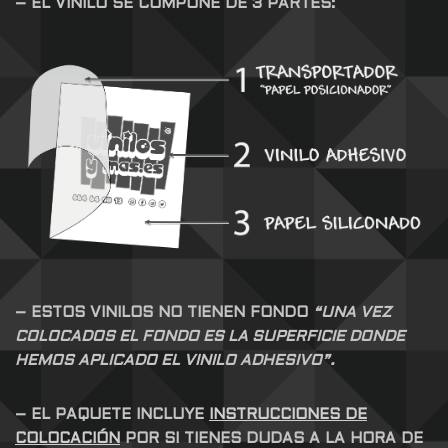
– EL VINILO SE COMPONE DE 3 PARTES:
– ESTOS VINILOS NO TIENEN FONDO
“UNA VEZ
COLOCADOS EL FONDO ES LA SUPERFICIE DONDE
HEMOS APLICADO EL VINILO ADHESIVO”.
– EL PAQUETE INCLUYE
INSTRUCCIONES DE
COLOCACIÓN
POR SI TIENES DUDAS A LA HORA DE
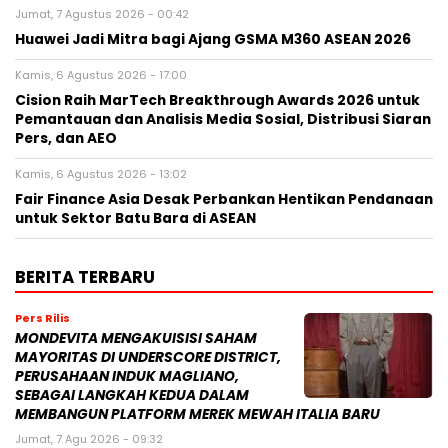
Jumat, 7 Agustus 2026 - 00:42
Huawei Jadi Mitra bagi Ajang GSMA M360 ASEAN 2026
Kamis, 6 Agustus 2026 - 17:00
Cision Raih MarTech Breakthrough Awards 2026 untuk
Pemantauan dan Analisis Media Sosial, Distribusi Siaran
Pers, dan AEO
Kamis, 6 Agustus 2026 - 13:02
Fair Finance Asia Desak Perbankan Hentikan Pendanaan
untuk Sektor Batu Bara di ASEAN
BERITA TERBARU
Pers Rilis
MONDEVITA MENGAKUISISI SAHAM
MAYORITAS DI UNDERSCORE DISTRICT,
PERUSAHAAN INDUK MAGLIANO,
SEBAGAI LANGKAH KEDUA DALAM
MEMBANGUN PLATFORM MEREK MEWAH ITALIA BARU
Jumat, 7 Agu 2026 - 09:32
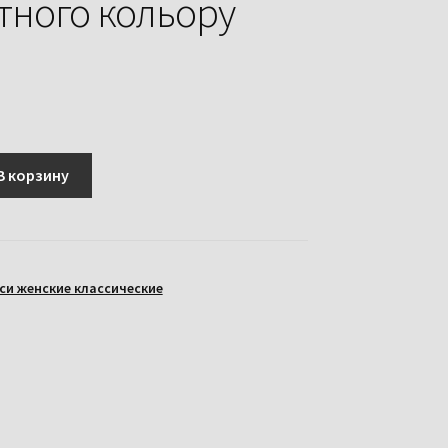
тного кольору
В корзину
и женские классические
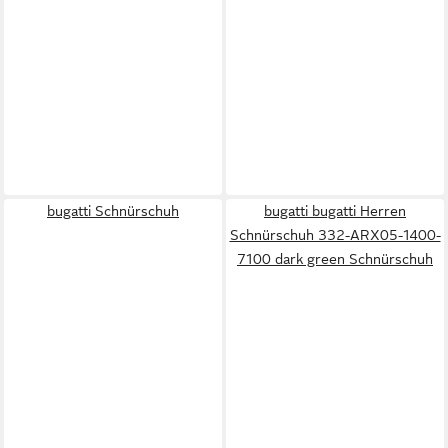
bugatti Schnürschuh
bugatti bugatti Herren
Schnürschuh 332-ARX05-1400-
7100 dark green Schnürschuh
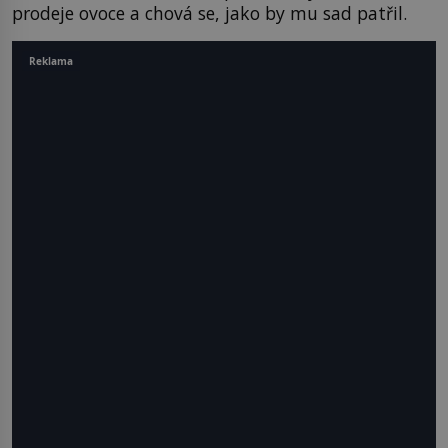
prodeje ovoce a chová se, jako by mu sad patřil.
Reklama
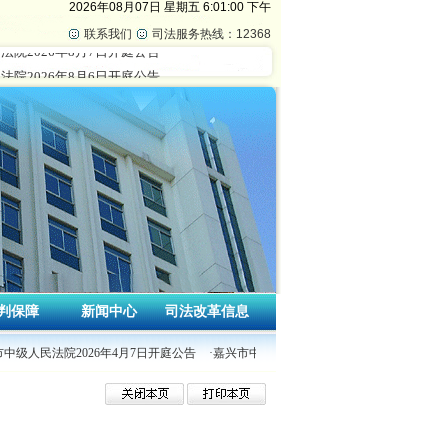
2026年08月07日
星期五
6:01:01 下午
联系我们
司法服务热线：12368
判保障
新闻中心
司法改革信息
市中级人民法院2026年4月7日开庭公告
·嘉兴市中级人民法院2026年4月3日开庭公告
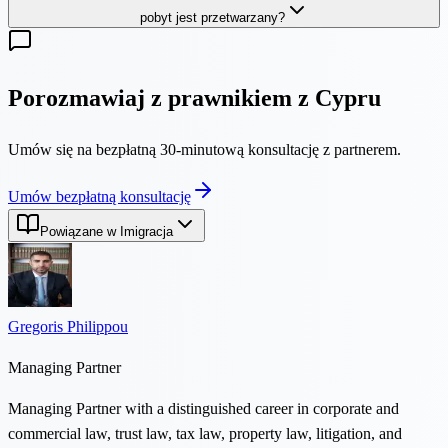
pobyt jest przetwarzany?
Porozmawiaj z prawnikiem z Cypru
Umów się na bezpłatną 30-minutową konsultację z partnerem.
Umów bezpłatną konsultację
Powiązane w Imigracja
Gregoris Philippou
Managing Partner
Managing Partner with a distinguished career in corporate and
commercial law, trust law, tax law, property law, litigation, and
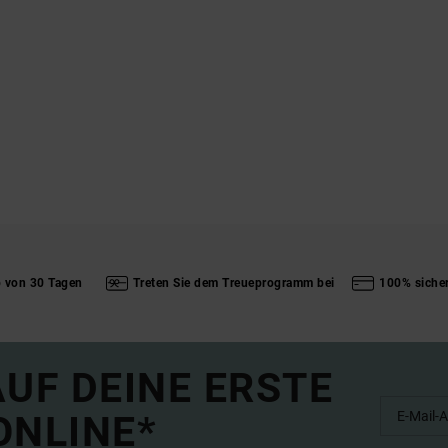
b von 30 Tagen
Treten Sie dem Treueprogramm bei
100% siche
UF DEINE ERSTE
ONLINE*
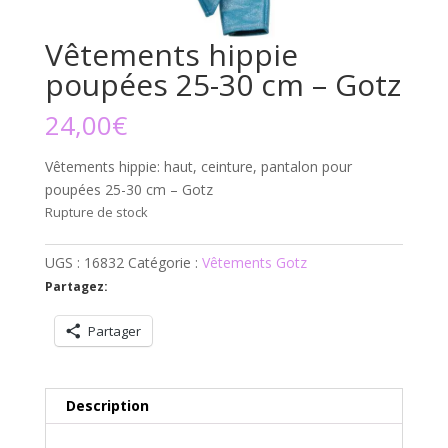
Vêtements hippie
poupées 25-30 cm – Gotz
24,00
€
Vêtements hippie: haut, ceinture, pantalon pour
poupées 25-30 cm – Gotz
Rupture de stock
UGS :
16832
Catégorie :
Vêtements Gotz
Partagez:
Partager
Description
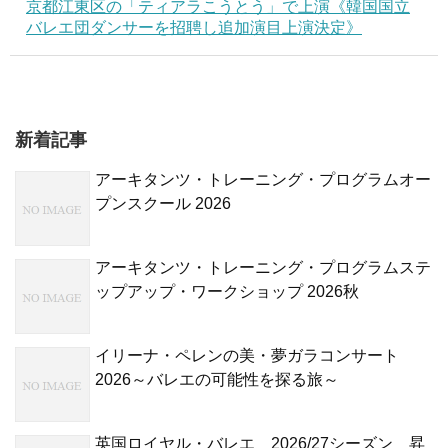
京都江東区の「ティアラこうとう」で上演《韓国国立
バレエ団ダンサーを招聘し追加演目上演決定》
新着記事
アーキタンツ・トレーニング・プログラムオー
プンスクール 2026
アーキタンツ・トレーニング・プログラムステ
ップアップ・ワークショップ 2026秋
イリーナ・ペレンの美・夢ガラコンサート
2026～バレエの可能性を探る旅～
英国ロイヤル・バレエ 2026/27シーズン 昇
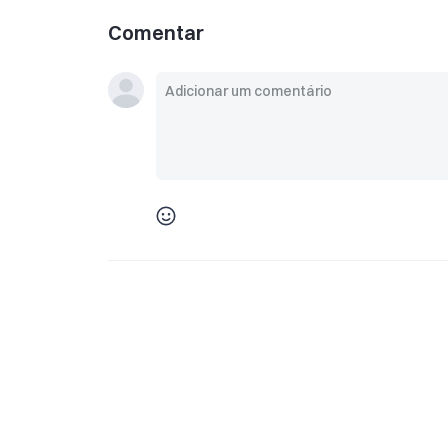
Comentar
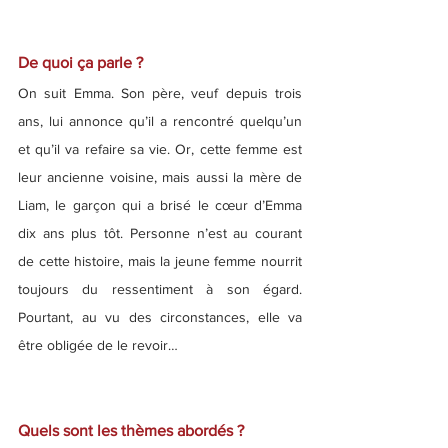
De quoi ça parle ?
On suit Emma. Son père, veuf depuis trois 
ans, lui annonce qu’il a rencontré quelqu’un 
et qu’il va refaire sa vie. Or, cette femme est 
leur ancienne voisine, mais aussi la mère de 
Liam, le garçon qui a brisé le cœur d’Emma 
dix ans plus tôt. Personne n’est au courant 
de cette histoire, mais la jeune femme nourrit 
toujours du ressentiment à son égard. 
Pourtant, au vu des circonstances, elle va 
être obligée de le revoir…
Quels sont les thèmes abordés ?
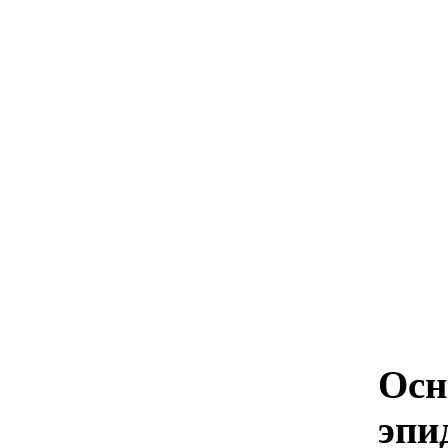
Осн
эпи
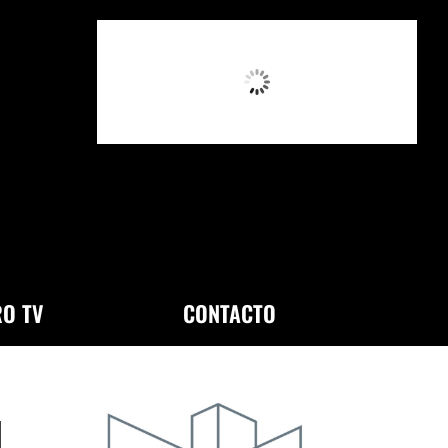
3:49 PM,
Ago 6, 2026
O TV
CONTACTO
l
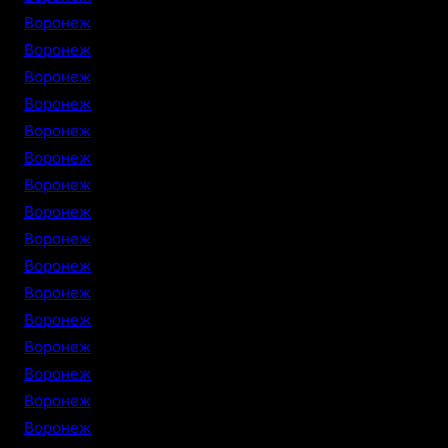
Воронеж
Воронеж
Воронеж
Воронеж
Воронеж
Воронеж
Воронеж
Воронеж
Воронеж
Воронеж
Воронеж
Воронеж
Воронеж
Воронеж
Воронеж
Воронеж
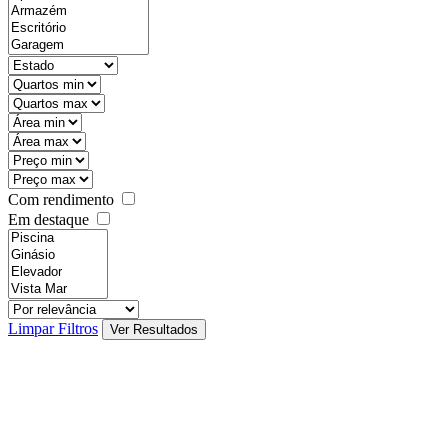
Com rendimento
Em destaque
Limpar Filtros
Ver Resultados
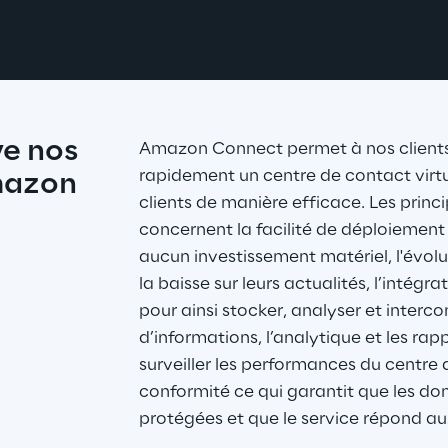
e nos 
Amazon Connect permet à nos clients 
rapidement un centre de contact virtue
mazon 
clients de manière efficace. Les princi
concernent la facilité de déploiement 
aucun investissement matériel, l'évolu
la baisse sur leurs actualités, l’intég
pour ainsi stocker, analyser et interc
d’informations, l’analytique et les ra
surveiller les performances du centre d
conformité ce qui garantit que les don
protégées et que le service répond a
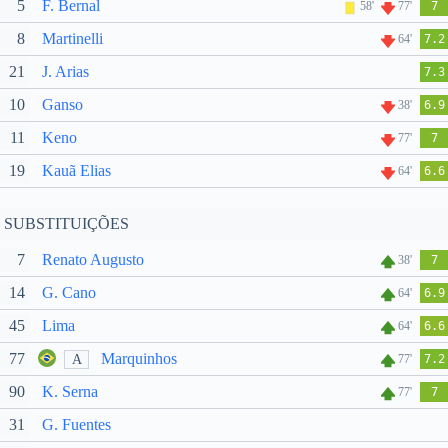
5
F. Bernal
58'
77'
7
8
Martinelli
64'
7.2
21
J. Arias
7.3
10
Ganso
38'
6.9
11
Keno
77'
7
19
Kauã Elias
64'
6.6
SUBSTITUIÇÕES
7
Renato Augusto
38'
7
14
G. Cano
64'
6.9
45
Lima
64'
6.6
77
Marquinhos
A
77'
7.2
90
K. Serna
77'
7
31
G. Fuentes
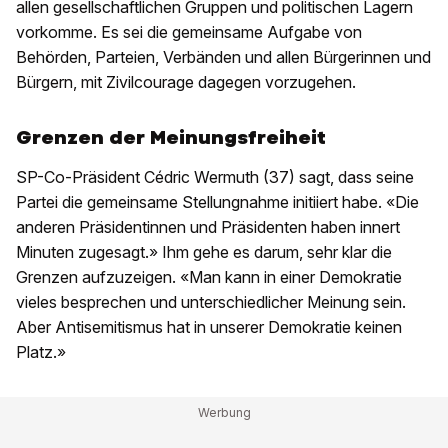
allen gesellschaftlichen Gruppen und politischen Lagern
vorkomme. Es sei die gemeinsame Aufgabe von
Behörden, Parteien, Verbänden und allen Bürgerinnen und
Bürgern, mit Zivilcourage dagegen vorzugehen.
Grenzen der Meinungsfreiheit
SP-Co-Präsident Cédric Wermuth (37) sagt, dass seine
Partei die gemeinsame Stellungnahme initiiert habe. «Die
anderen Präsidentinnen und Präsidenten haben innert
Minuten zugesagt.» Ihm gehe es darum, sehr klar die
Grenzen aufzuzeigen. «Man kann in einer Demokratie
vieles besprechen und unterschiedlicher Meinung sein.
Aber Antisemitismus hat in unserer Demokratie keinen
Platz.»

* * * *

#### [THE TASK]
Pull out every line above that holds the word "Grenzen".

#### [ANSWER FOR THIS EXERCISE]
Grenzen der Meinungsfreiheit
Grenzen aufzuzeigen. «Man kann in einer Demokratie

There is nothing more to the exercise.